F-15E Strike Eagles — an older version of the F-15EX — have been used on and off for close air support missions in Afghanistan, Iraq, and Syria for nearly 20 years. The officials said that the F-15s, when armed with long-range cruise missiles, could also play a role in a high-end battle.
“There is a role for penetrating assets [like F-35] to go downtown, to get inside their air defenses,” the official said. “But there’s a role for standoff munitions.”
The decision to buy the F-15s, a move that Congress must still approve, puts pressure on Lockheed to lower the cost of its F-35 Joint Strike Fighter, which for years experienced of developmental delays and cost overruns. The price of the F-35 has been fallingin recent years and the reliability of newer jets improving.
The first senior defense official said the Pentagon expects the new F-15EX to cost about $90 million per copy.

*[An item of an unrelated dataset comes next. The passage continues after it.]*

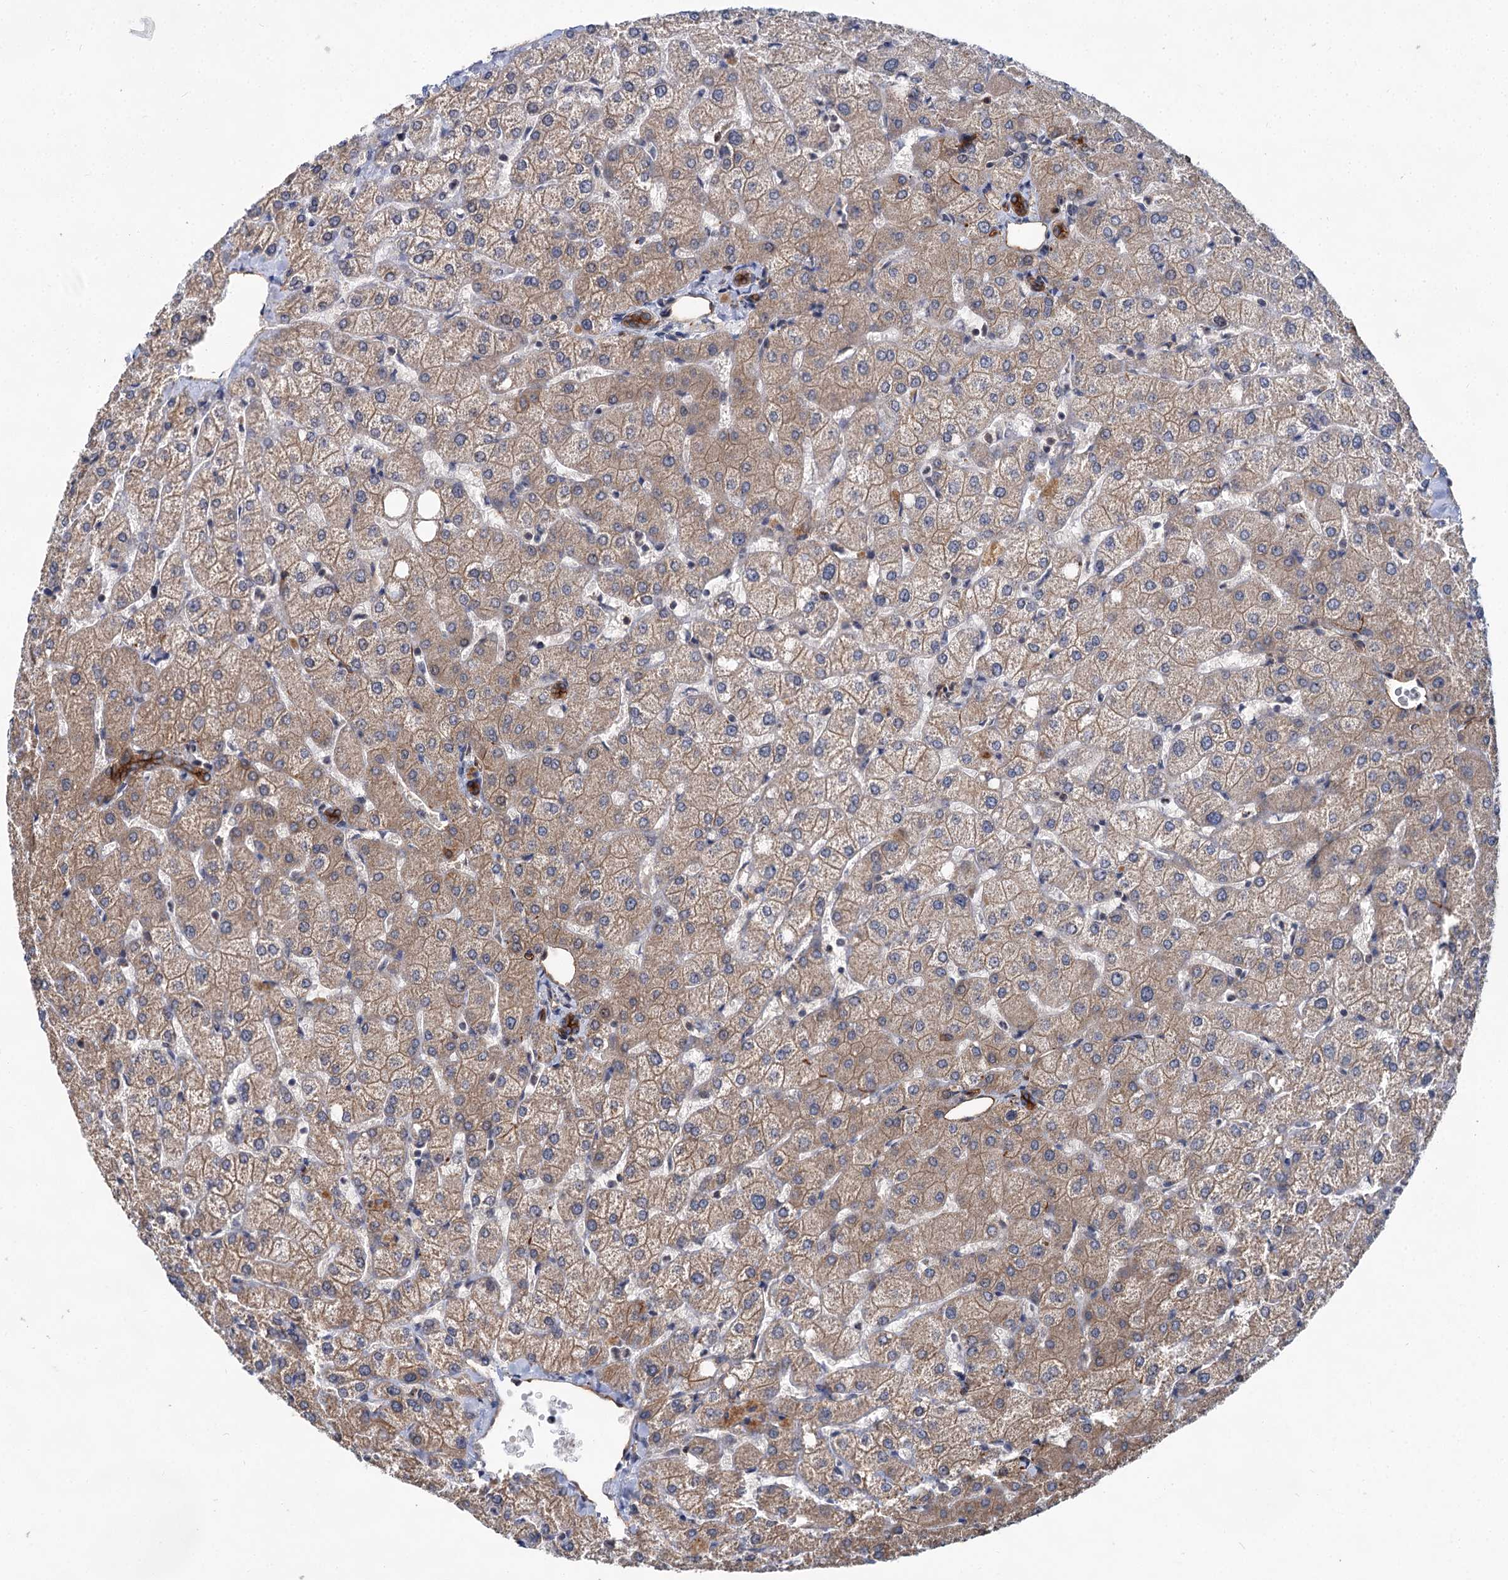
{"staining": {"intensity": "strong", "quantity": ">75%", "location": "cytoplasmic/membranous"}, "tissue": "liver", "cell_type": "Cholangiocytes", "image_type": "normal", "snomed": [{"axis": "morphology", "description": "Normal tissue, NOS"}, {"axis": "topography", "description": "Liver"}], "caption": "This micrograph exhibits immunohistochemistry (IHC) staining of benign liver, with high strong cytoplasmic/membranous expression in about >75% of cholangiocytes.", "gene": "ABLIM1", "patient": {"sex": "female", "age": 54}}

The F-35 is expected to cost about $80 million in 2020.
Lockheed has argued that its F-35 would cost the Pentagon less than new F-15s, and that it could increase production to meet demand.
“Should the U.S. Air Force or any other customer plan to increase their annual procurement rate, we are confident we can meet increased demand — while continuing to deliver an $80 million F-35A by 2020, which is equal to or less cost than legacy aircraft,” Michael Friedman, a company spokesman, said in an email Friday.
Right now, the Air Force plans to buy 240 F-35s between 2020 and 2024.
“Lockheed Martin and our partners have been ramping our manpower, material, methods and machines to ensure we are prepared to deliver the maximum number of aircraft across the three Final Assembly and Checkout facilities for our current and growing customer base,” Friedman said. “With these actions, the F-35 enterprise has capacity to deliver about 430 U.S. Air Force F-35As in that same timeframe, or about 190 more than currently planned.”